I just started a new semester at the law school (technically, over half-done!).  I was lucky enough to squeeze into Professor Black’s Family Law survey.  On the first day of the class, Professor Black asked one of my colleagues to define family.  My colleague responded by saying that a good start to the definition of the family is all of the biological kinfolk, such as, ancestors and issue.  For the information of the reader, an ancestor is any of the generations that came before and led to the current generation; for example: parents, grandparents, great-grandparents, and so on.  An issue is any following generations that the current generation caused to be in existence.  For example, kids, adopted kids, grandkids, great-grandkids and so forth and so on.  In my opinion, his response is interesting because biology is a strong hard line to draw in a definition of family, however, the definition of family has changed drastically over history and I think that biology is too narrow a definition.

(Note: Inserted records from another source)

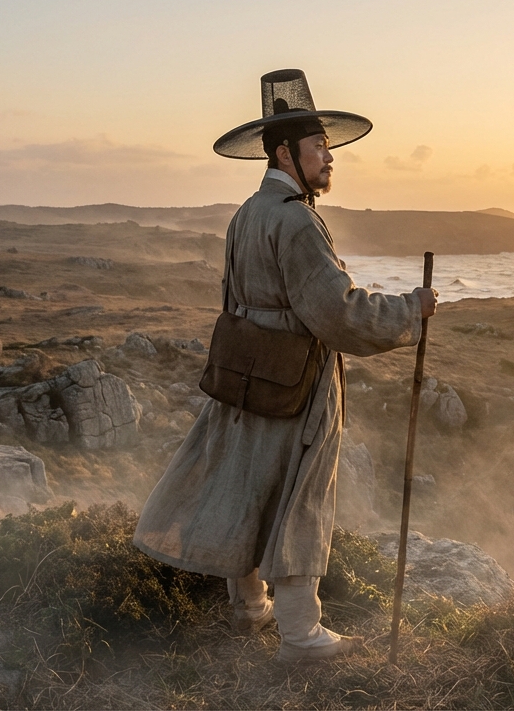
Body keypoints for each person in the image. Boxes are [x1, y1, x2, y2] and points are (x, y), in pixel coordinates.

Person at [133, 69, 437, 662]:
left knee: (247, 484)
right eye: (319, 146)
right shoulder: (296, 219)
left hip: (248, 374)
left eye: (327, 146)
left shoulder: (246, 213)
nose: (330, 158)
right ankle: (300, 635)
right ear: (284, 153)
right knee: (302, 495)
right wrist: (412, 311)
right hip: (297, 380)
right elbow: (339, 313)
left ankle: (249, 607)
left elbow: (233, 300)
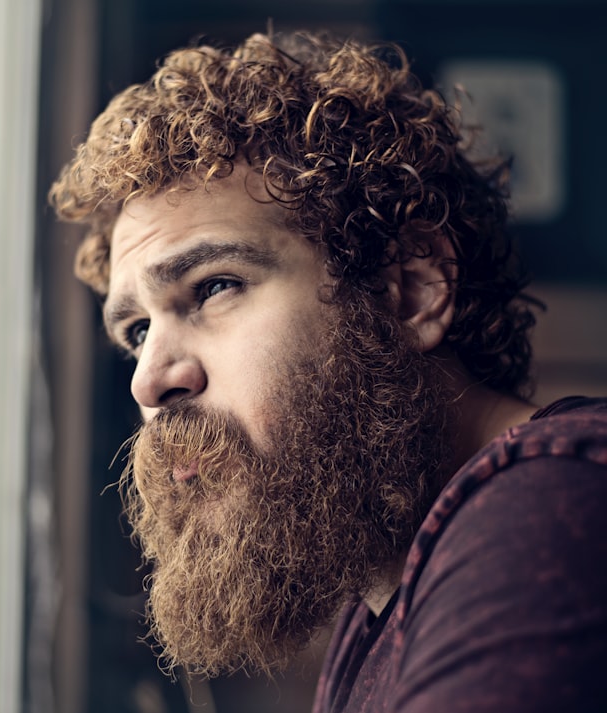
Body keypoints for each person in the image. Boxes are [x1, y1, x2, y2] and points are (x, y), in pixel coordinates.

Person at [48, 29, 607, 712]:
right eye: (137, 331)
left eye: (214, 286)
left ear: (411, 290)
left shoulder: (553, 502)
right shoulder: (383, 598)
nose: (149, 380)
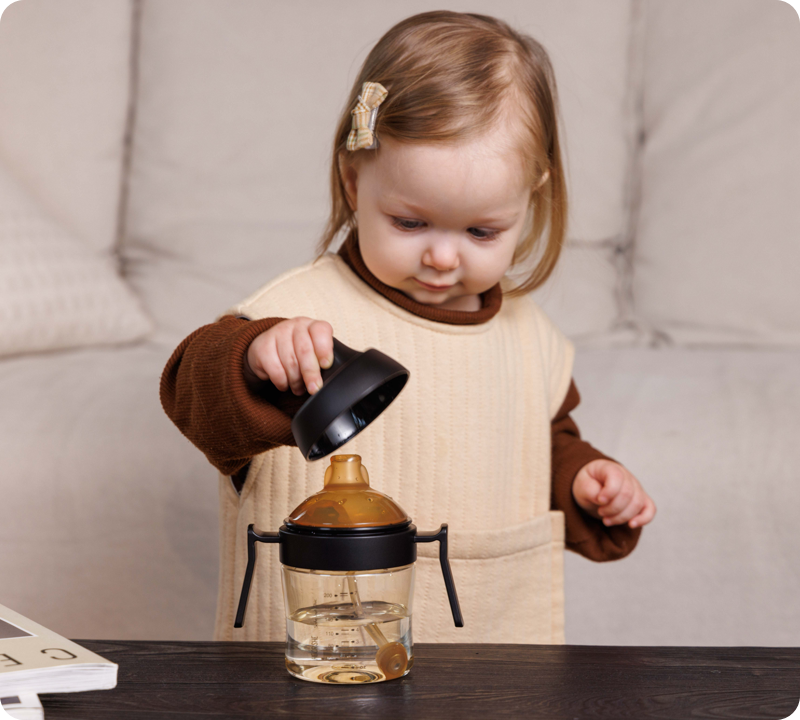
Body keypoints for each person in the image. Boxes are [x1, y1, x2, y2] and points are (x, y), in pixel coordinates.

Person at [161, 10, 656, 644]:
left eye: (482, 231)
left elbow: (541, 444)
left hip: (491, 658)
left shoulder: (534, 343)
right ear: (354, 180)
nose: (443, 257)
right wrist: (254, 356)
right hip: (317, 658)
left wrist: (585, 479)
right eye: (411, 223)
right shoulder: (293, 319)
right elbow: (192, 395)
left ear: (532, 200)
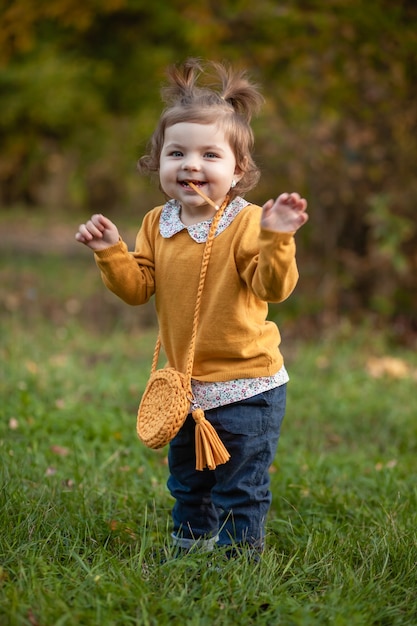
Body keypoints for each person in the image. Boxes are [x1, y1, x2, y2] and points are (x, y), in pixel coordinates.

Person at [75, 58, 308, 559]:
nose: (191, 166)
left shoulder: (248, 225)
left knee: (237, 485)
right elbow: (139, 288)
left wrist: (277, 238)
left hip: (247, 384)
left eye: (209, 155)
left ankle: (236, 560)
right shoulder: (157, 223)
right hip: (185, 385)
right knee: (189, 480)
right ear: (157, 163)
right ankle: (190, 547)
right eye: (176, 153)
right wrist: (111, 251)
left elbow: (274, 286)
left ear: (238, 170)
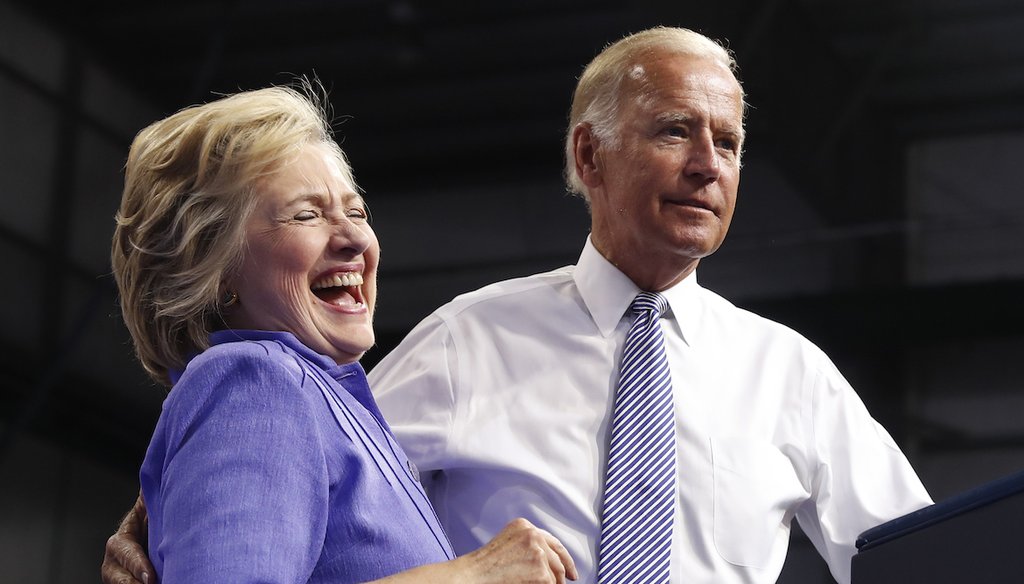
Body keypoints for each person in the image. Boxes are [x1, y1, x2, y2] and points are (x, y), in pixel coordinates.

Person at [103, 27, 932, 584]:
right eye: (677, 131)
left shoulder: (789, 373)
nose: (709, 165)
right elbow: (299, 468)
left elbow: (931, 558)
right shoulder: (467, 341)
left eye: (732, 144)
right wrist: (166, 516)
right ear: (590, 153)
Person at [103, 81, 576, 584]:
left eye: (356, 212)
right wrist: (472, 576)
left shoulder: (323, 404)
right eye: (306, 214)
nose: (354, 239)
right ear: (214, 268)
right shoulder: (253, 381)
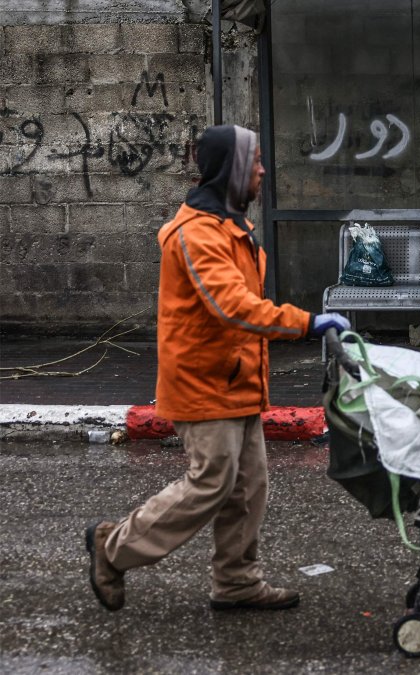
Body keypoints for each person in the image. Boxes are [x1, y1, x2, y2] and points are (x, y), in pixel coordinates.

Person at [85, 125, 350, 612]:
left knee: (247, 487)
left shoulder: (228, 224)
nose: (263, 171)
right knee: (212, 482)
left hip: (236, 378)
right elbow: (231, 305)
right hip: (203, 383)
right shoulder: (197, 233)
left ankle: (237, 582)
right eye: (255, 162)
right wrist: (306, 322)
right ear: (231, 169)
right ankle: (113, 546)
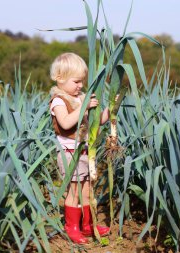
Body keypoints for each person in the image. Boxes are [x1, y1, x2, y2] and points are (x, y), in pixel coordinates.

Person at [49, 52, 110, 244]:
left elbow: (98, 121)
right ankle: (72, 228)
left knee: (86, 191)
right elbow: (66, 123)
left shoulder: (81, 98)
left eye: (82, 81)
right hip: (69, 154)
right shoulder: (59, 101)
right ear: (60, 78)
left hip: (84, 153)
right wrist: (84, 106)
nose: (80, 86)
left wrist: (112, 108)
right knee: (73, 192)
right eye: (76, 81)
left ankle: (87, 225)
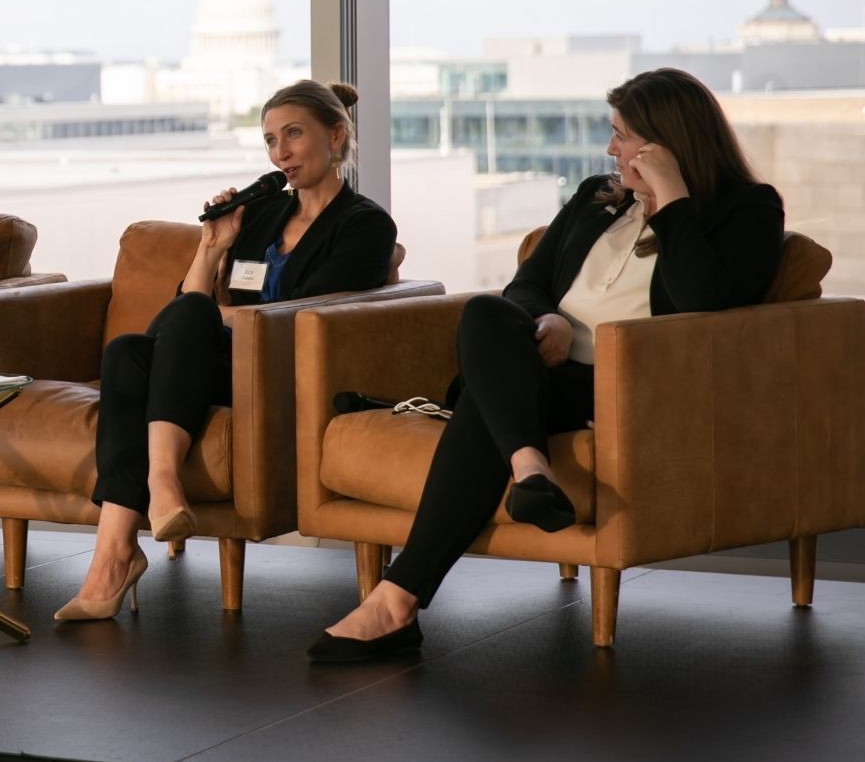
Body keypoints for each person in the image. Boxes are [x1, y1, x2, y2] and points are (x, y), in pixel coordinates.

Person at [310, 67, 785, 661]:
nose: (611, 149)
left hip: (627, 386)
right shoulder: (596, 197)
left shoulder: (747, 209)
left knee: (483, 407)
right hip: (536, 369)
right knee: (486, 312)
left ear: (667, 143)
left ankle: (399, 598)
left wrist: (673, 200)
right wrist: (549, 321)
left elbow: (703, 304)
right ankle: (528, 469)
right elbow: (525, 286)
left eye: (623, 136)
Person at [55, 80, 396, 622]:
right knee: (125, 351)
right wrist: (212, 246)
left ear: (336, 136)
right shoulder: (261, 216)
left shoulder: (366, 225)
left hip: (285, 372)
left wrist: (211, 314)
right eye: (269, 141)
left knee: (182, 322)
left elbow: (304, 318)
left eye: (293, 135)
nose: (280, 153)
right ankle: (115, 550)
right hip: (216, 365)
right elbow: (183, 306)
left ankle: (156, 488)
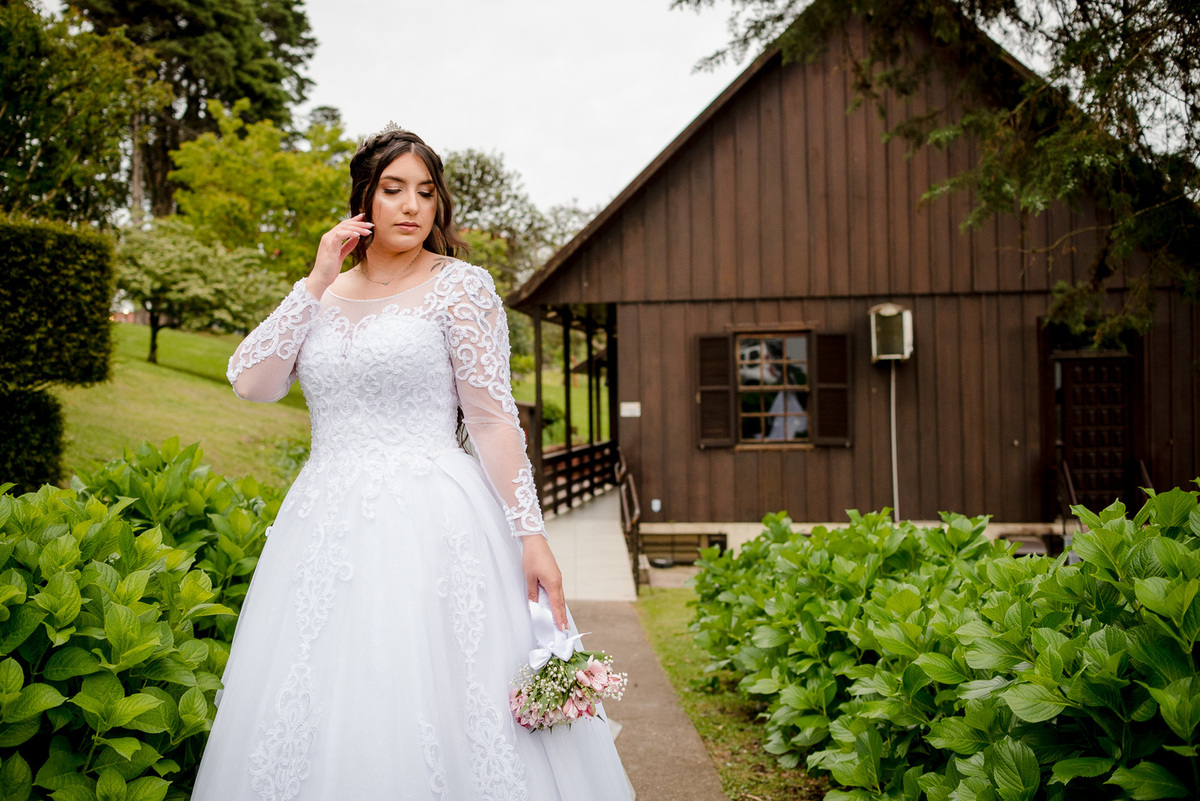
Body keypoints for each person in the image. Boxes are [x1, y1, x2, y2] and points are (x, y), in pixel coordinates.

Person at [191, 126, 633, 800]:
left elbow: (492, 419)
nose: (410, 205)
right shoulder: (324, 294)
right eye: (393, 189)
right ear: (363, 198)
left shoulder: (460, 287)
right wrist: (315, 277)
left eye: (425, 192)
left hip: (435, 519)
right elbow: (252, 382)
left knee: (438, 690)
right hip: (323, 524)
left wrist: (531, 533)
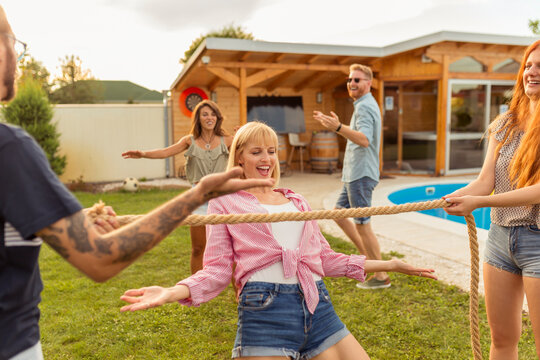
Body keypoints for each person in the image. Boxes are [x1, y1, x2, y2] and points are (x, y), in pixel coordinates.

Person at [0, 7, 273, 359]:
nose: (20, 54)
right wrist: (199, 194)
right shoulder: (10, 149)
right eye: (12, 40)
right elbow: (101, 259)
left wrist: (67, 219)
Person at [120, 121, 437, 360]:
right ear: (239, 158)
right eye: (256, 151)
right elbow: (216, 271)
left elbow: (324, 259)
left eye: (271, 151)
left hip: (318, 307)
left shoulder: (296, 201)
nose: (267, 158)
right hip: (266, 311)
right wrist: (173, 291)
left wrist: (390, 265)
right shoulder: (226, 204)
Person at [444, 39, 540, 360]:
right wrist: (456, 196)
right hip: (500, 239)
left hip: (537, 242)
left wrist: (479, 204)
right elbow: (485, 181)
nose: (532, 71)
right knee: (501, 340)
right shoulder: (505, 124)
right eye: (528, 65)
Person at [122, 99, 233, 274]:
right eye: (205, 114)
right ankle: (197, 290)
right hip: (199, 200)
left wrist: (245, 134)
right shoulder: (189, 141)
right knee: (198, 248)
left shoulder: (228, 140)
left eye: (213, 114)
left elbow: (250, 148)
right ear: (198, 118)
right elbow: (166, 152)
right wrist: (143, 154)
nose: (209, 117)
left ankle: (239, 292)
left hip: (224, 199)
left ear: (218, 118)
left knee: (230, 249)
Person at [313, 64, 389, 290]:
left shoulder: (365, 107)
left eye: (357, 79)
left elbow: (364, 139)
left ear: (368, 83)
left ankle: (381, 275)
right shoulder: (363, 104)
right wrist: (338, 126)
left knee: (363, 224)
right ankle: (368, 259)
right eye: (349, 80)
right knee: (338, 214)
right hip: (354, 174)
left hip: (361, 174)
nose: (352, 83)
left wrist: (338, 126)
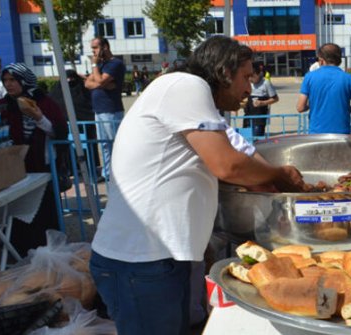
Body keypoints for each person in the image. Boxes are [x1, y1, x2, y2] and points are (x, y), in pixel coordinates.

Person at [88, 35, 305, 335]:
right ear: (224, 71)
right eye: (245, 77)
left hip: (161, 260)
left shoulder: (192, 99)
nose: (248, 87)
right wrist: (279, 176)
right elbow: (228, 164)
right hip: (140, 261)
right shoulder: (186, 86)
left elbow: (228, 155)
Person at [0, 63, 68, 256]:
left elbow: (59, 132)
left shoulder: (44, 103)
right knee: (18, 216)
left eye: (13, 80)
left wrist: (38, 118)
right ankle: (20, 256)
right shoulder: (3, 105)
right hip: (13, 172)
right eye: (5, 81)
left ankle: (49, 255)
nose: (9, 84)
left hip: (42, 169)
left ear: (24, 80)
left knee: (43, 215)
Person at [296, 43, 351, 134]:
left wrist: (314, 105)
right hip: (342, 132)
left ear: (321, 60)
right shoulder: (349, 78)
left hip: (316, 132)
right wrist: (344, 107)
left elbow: (300, 107)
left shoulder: (309, 77)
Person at [85, 37, 125, 182]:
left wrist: (95, 67)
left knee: (114, 143)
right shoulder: (101, 65)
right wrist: (100, 83)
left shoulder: (115, 63)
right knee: (104, 144)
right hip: (99, 110)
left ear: (105, 47)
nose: (93, 52)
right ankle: (108, 174)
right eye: (92, 49)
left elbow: (100, 80)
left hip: (111, 110)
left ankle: (119, 175)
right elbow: (88, 83)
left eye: (95, 48)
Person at [48, 69, 100, 170]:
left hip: (85, 126)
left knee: (87, 148)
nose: (70, 81)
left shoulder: (83, 91)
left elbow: (89, 106)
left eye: (72, 79)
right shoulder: (57, 91)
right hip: (67, 127)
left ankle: (89, 167)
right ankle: (72, 168)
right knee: (69, 149)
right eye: (67, 79)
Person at [244, 63, 278, 136]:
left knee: (257, 137)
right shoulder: (248, 83)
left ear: (259, 73)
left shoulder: (266, 83)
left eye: (252, 76)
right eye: (248, 76)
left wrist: (262, 103)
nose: (250, 79)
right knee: (246, 138)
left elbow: (275, 99)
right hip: (248, 116)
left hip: (259, 118)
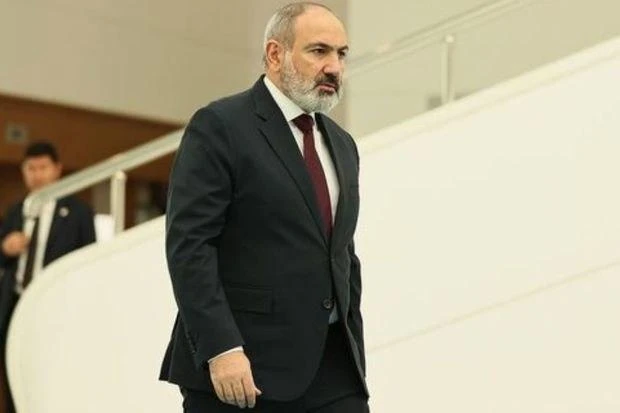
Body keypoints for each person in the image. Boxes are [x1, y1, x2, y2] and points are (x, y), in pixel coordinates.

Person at [160, 2, 368, 412]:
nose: (334, 67)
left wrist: (354, 349)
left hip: (333, 370)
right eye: (319, 51)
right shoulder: (220, 126)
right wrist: (221, 348)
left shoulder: (343, 145)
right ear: (275, 54)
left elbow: (342, 253)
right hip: (244, 371)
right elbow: (190, 247)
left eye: (341, 54)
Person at [0, 141, 96, 412]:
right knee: (14, 373)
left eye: (43, 167)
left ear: (57, 169)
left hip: (56, 304)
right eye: (31, 168)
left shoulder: (78, 212)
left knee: (52, 373)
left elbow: (88, 259)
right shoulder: (15, 211)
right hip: (15, 303)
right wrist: (5, 248)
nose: (37, 174)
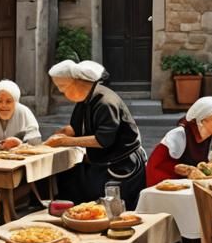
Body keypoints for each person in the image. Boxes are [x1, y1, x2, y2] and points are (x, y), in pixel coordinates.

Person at [45, 60, 146, 209]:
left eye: (62, 87)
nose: (61, 92)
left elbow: (102, 140)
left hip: (121, 164)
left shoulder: (105, 102)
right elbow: (76, 127)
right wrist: (62, 133)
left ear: (77, 83)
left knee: (108, 207)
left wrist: (64, 141)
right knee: (68, 182)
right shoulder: (86, 99)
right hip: (102, 159)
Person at [146, 97, 212, 186]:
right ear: (202, 120)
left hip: (203, 182)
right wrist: (188, 171)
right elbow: (159, 166)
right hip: (174, 182)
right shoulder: (180, 135)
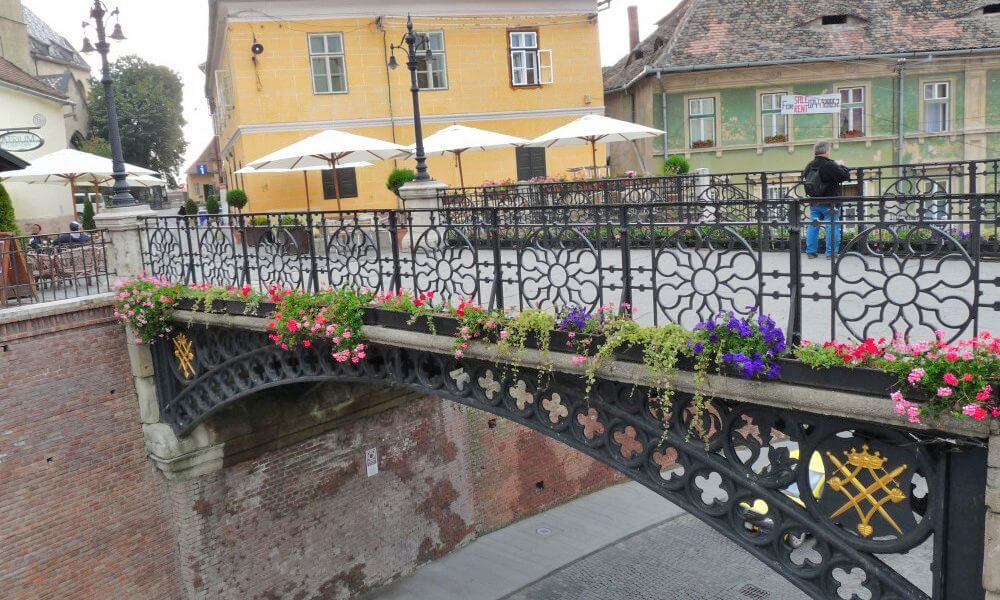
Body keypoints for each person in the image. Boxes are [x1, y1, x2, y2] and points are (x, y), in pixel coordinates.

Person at [803, 141, 851, 258]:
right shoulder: (829, 165)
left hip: (814, 201)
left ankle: (811, 252)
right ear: (827, 151)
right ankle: (831, 253)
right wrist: (841, 165)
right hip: (830, 201)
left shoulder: (809, 165)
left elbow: (805, 176)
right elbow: (845, 176)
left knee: (813, 225)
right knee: (832, 225)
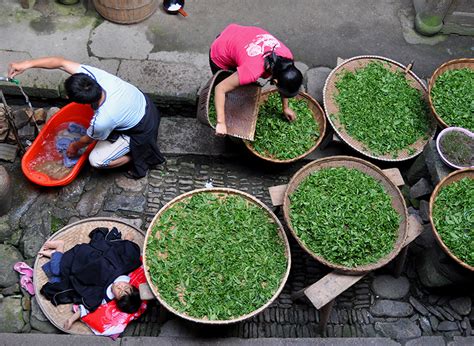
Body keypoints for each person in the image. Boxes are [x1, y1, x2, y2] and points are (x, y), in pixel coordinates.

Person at [8, 57, 165, 179]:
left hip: (142, 128)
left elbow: (86, 140)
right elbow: (60, 62)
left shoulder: (103, 119)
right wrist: (26, 64)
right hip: (144, 103)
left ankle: (133, 156)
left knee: (96, 161)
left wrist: (73, 147)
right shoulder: (95, 77)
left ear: (81, 102)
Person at [209, 23, 303, 136]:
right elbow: (220, 89)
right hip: (220, 50)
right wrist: (221, 123)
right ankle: (222, 110)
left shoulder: (286, 57)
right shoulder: (252, 70)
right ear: (276, 82)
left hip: (237, 33)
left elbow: (284, 82)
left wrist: (285, 108)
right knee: (227, 86)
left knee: (240, 79)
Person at [38, 228, 142, 330]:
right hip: (86, 257)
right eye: (126, 287)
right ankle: (59, 248)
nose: (120, 286)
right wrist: (128, 240)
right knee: (57, 270)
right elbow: (125, 252)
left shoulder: (105, 296)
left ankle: (55, 254)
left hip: (81, 273)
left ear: (117, 299)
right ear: (130, 285)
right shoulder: (125, 270)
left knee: (58, 276)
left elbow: (87, 308)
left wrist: (71, 320)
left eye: (120, 292)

               For the rest of the class we tried to define family in a way that included all of the different aspects and types of families.  Put simply, family cannot be defined as one thing.  Certainly, biology plays a role in deciding who is considered to be family but even a simple biology definition is larger than ancestors and issue, for instance, consider adoption.  Similarly, religion has created a certain definition of family, but not every religion defines family in the same way.  Moreover, the states have the right and the ability to define what a family is and not the federal government.  Just like religion, the states each have a slightly different take on what it means to be a family and even who can be considered a family.  Therefore, there are as many as fifty different definitions of family within our country alone.  Finally, sometimes family is simply defined by a contract, an agreement between two or more people defining the relationship.  In any event, it seems clear to me that family, while seemingly basic, is a surprisingly tricky thing to define.  I wonder what you would think defines a family?